Avec de tels prix, c'est tentant de produire de la céréale au détriment du méteil" déclare Henri Da Silva, producteur de lait à Riantec, en zone sèche. Le printemps humide renforce son sentiment. Le maïs ne manquera pas d'eau et la production d'herbe devrait perdurer. Un retour rapide dans le temps suffit pourtant à le conforter dans son choix d'implanter une dizaine d'hectares de méteil chaque année. "Les étés 2003 et 2004 ont été très secs dans notre région. L'herbe et le maïs en ont souffert. Dans ce cas, on se réjouit d'avoir des stocks de méteil, qui ne souffre pas de la sécheresse et assure une dizaine de tonnes de matière sèche à l'hectare". Sécuriser le système fourrager est souvent l'objectif principal des agriculteurs qui implantent cette culture.
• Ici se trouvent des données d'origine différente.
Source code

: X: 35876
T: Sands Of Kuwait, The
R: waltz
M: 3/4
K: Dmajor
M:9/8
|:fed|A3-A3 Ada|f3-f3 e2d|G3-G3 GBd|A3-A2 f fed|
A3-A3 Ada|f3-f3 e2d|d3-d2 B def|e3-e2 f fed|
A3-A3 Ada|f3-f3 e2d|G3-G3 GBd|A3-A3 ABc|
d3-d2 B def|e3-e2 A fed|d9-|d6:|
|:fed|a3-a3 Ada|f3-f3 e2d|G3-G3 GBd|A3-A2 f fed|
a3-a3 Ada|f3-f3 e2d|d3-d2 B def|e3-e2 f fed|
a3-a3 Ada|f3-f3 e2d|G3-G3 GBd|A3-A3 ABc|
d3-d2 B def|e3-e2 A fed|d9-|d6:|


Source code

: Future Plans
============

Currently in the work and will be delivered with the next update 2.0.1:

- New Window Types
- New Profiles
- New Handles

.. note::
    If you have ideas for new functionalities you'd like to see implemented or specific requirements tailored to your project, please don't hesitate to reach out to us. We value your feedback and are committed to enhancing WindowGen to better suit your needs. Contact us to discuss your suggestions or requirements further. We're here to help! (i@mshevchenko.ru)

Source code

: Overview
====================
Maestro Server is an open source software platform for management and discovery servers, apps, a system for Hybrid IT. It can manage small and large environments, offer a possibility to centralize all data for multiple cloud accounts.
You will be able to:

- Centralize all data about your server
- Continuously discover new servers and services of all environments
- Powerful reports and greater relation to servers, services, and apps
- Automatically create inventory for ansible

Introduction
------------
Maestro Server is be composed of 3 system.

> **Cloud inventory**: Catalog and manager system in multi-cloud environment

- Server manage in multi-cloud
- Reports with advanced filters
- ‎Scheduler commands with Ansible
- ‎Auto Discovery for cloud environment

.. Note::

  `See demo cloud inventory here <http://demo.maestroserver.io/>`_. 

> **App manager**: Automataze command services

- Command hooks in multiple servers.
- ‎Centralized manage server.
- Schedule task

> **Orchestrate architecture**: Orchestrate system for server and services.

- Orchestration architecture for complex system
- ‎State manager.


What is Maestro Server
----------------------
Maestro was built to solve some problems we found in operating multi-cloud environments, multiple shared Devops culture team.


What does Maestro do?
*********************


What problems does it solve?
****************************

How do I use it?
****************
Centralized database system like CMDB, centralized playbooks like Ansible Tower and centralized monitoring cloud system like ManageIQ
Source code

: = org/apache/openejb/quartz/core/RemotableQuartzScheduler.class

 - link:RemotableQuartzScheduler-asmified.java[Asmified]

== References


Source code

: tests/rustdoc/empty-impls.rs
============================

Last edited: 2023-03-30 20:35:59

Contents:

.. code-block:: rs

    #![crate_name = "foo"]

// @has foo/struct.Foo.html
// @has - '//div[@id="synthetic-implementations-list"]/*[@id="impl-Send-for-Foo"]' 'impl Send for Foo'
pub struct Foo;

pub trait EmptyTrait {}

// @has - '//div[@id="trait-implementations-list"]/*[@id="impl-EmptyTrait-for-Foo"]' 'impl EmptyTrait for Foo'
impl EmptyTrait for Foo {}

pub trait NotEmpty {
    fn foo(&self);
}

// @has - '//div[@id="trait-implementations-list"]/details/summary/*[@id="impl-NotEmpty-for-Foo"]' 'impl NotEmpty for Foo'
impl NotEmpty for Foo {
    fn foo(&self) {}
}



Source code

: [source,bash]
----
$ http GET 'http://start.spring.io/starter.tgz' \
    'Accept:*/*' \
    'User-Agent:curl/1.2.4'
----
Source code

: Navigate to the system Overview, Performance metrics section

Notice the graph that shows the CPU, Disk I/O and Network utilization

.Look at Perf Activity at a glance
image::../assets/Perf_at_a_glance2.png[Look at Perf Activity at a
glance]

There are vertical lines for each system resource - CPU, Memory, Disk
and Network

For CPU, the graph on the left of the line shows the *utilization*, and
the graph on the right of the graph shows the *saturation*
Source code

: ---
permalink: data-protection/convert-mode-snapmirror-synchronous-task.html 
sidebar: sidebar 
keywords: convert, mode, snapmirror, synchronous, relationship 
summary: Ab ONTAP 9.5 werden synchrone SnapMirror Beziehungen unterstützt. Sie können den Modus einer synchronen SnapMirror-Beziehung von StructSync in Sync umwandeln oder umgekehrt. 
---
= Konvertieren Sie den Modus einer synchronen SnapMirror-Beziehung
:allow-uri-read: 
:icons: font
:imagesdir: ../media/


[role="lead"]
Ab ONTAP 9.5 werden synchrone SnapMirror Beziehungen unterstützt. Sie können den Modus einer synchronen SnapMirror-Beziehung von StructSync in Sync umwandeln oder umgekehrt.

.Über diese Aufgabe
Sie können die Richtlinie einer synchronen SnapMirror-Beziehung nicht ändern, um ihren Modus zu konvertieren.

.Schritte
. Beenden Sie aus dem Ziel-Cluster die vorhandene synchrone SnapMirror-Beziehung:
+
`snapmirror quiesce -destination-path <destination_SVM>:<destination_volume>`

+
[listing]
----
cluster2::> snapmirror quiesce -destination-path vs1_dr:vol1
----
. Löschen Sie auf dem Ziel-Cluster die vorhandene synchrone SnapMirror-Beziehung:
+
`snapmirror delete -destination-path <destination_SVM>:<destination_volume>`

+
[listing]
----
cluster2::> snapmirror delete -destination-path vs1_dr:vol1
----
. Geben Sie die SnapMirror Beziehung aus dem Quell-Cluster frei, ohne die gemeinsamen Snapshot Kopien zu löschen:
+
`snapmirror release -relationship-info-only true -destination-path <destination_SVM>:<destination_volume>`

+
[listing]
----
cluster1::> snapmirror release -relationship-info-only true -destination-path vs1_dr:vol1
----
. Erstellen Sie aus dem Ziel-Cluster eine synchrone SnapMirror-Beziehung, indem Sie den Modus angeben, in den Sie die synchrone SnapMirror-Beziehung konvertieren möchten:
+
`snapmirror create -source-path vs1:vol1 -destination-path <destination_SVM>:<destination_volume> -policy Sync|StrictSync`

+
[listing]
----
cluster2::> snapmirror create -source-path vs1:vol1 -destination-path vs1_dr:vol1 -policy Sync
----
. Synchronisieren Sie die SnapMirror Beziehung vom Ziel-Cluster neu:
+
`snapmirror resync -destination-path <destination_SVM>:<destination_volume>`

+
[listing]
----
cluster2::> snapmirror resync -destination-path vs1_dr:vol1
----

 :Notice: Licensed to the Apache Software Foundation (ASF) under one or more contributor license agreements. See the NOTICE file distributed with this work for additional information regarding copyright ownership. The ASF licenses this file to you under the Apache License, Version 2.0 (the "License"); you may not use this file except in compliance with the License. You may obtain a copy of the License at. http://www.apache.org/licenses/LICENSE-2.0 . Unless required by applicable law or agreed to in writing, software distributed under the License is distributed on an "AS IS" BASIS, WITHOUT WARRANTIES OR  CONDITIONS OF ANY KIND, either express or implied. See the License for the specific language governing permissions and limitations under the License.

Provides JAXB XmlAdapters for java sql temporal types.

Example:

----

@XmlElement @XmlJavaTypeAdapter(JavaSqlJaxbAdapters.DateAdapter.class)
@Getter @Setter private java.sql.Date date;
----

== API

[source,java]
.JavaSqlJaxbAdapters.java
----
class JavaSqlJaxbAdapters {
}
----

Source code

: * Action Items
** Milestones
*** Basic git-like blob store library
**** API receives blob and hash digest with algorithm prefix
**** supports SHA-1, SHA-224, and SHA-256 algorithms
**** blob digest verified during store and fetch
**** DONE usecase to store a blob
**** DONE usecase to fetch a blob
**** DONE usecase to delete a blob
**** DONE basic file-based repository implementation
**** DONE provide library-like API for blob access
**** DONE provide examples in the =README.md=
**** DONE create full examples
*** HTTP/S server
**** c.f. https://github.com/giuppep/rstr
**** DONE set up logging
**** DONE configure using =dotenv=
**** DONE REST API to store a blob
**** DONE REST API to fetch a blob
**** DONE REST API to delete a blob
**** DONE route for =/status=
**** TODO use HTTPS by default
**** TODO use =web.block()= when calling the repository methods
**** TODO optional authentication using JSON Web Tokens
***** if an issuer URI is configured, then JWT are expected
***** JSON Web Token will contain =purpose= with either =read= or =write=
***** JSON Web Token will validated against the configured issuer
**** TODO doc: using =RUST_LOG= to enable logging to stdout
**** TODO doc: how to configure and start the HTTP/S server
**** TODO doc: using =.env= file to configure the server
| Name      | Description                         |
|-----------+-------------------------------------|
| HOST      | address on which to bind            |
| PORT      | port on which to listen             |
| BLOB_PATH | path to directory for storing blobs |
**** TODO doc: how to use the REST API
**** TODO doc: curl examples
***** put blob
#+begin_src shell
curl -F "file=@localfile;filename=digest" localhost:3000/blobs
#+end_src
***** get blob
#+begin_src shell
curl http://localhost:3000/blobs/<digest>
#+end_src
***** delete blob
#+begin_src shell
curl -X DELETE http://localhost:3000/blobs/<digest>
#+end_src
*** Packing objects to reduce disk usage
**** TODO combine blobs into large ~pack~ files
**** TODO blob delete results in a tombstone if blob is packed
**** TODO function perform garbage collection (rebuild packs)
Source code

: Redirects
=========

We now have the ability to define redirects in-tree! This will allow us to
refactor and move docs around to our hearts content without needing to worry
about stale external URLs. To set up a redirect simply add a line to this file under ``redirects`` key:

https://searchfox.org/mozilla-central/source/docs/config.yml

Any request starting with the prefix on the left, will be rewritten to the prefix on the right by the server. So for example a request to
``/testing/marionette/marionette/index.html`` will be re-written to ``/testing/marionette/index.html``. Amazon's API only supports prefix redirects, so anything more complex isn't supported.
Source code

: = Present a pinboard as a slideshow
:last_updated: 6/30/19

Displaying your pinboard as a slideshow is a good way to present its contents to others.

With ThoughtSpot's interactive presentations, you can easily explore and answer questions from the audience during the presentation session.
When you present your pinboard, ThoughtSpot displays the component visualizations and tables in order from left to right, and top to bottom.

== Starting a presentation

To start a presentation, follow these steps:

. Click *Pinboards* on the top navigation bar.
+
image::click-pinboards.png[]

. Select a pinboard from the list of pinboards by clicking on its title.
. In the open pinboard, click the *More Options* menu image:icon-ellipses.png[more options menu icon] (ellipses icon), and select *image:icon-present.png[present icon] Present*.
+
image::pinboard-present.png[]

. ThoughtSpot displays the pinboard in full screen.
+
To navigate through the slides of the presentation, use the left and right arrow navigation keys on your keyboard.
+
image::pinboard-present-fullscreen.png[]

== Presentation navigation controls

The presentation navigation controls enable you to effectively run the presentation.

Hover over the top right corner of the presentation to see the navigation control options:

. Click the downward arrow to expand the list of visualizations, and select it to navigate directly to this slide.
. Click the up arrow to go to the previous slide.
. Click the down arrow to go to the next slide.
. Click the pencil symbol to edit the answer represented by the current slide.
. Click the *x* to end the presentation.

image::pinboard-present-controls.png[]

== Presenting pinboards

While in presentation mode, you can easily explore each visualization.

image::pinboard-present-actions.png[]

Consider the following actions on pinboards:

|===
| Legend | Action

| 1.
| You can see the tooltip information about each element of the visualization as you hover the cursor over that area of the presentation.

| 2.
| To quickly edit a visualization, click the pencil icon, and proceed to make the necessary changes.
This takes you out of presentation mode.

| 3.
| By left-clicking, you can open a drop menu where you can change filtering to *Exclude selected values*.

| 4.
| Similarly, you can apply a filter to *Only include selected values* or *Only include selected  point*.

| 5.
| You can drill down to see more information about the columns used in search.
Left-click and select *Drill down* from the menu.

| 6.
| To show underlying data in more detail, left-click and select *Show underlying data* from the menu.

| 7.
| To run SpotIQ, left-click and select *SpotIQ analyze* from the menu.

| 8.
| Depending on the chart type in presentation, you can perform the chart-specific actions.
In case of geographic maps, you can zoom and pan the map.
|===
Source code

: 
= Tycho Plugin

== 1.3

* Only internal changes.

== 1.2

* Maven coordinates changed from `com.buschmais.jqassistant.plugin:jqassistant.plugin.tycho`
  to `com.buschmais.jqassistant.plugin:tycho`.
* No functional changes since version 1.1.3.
Ce n'est pas son seul intérêt. A 210 euros/ha de coût de production, le méteil est un fourrage équilibré à faible coût.
Souplesse d'utilisation
Henri sème en début novembre. Un passage de cover crop et un semis au combiné. 140 kilos de semence à l'hectare dont environ 70 de triticale, 20 d'avoine, 40 de pois et 7 de vesce. "J'apporte 50 unités d'azote en février pour assurer la production du triticale". Pas de désherbage préalable ni de protection fongicide. "L'introduction de méteil dans l'assolement a aussi l'avantage de diminuer la charge de travail au printemps". La récolte est réalisée en coupe directe. Contrairement à une fauche suivie de l'ensileuse, la récolte directe n'induit pas de pertes d'épis et de graines au champ. L'absence de verse dans les parcelles est à signaler. Une trop forte proportion de pois peut cependant coucher les céréales. Henri met en avant la souplesse d'utilisation de la culture. "Cette année, compte tenu des conditions météo, la pousse de l'herbe est garantie pendant encore quelques semaines. L'année fourragère devrait être bonne. Je moissonnerai une partie du méteil pour en faire du concentré". Quand le printemps est sec, la totalité est ensilée pour un apport de fourrage à la soixantaine de laitières dès le mois de juin.
Stade de récolte
Le mélange céréalier doit être récolté entre 32 et 35% de matière sèche. "Cela correspond au stade laiteux-pâteux des céréales et au stade camenbert du pois". A cette période de récolte (15-20 juin) la vigilance s'impose car le taux de matière sèche progresse vite. Les observations réalisées en 2007 montrent qu'il faut compter 200°C après le stade demi-épiaison du triticale, selon Denis Le Bossé, conseiller à la Chambre d'agriculture. La conservation de l'ensilage de méteil est plus facile que celui d'une céréale selon Henri. "Le mélange d'espèces apporte de la verdure qui permet de bien tasser au silo". Le méteil est placé en fond de silo. L'ensilage de maïs (24 hectares) est stocké dessus. La ration des laitières comprend un tiers de méteil et deux tiers de maïs. Cette proportion est respectée dans le silo pour faciliter la prise du fourrage à la désileuse. "Je n'ai pas de mélangeuse, je m'arrange donc pour respecter cette proportion lors des stockages. Si la ration perd un peu en précision, le coût de distribution est bien moindre" avance-t-il ; notant, au passage, l'avantage d'une ration diversifiée. Le méteil a un taux de matière azotée totale qui varie en moyenne de 10% à 12% (7% pour le maïs, 13% pour l'herbe). Il correspond bien à l'alimentation hivernale des génisses.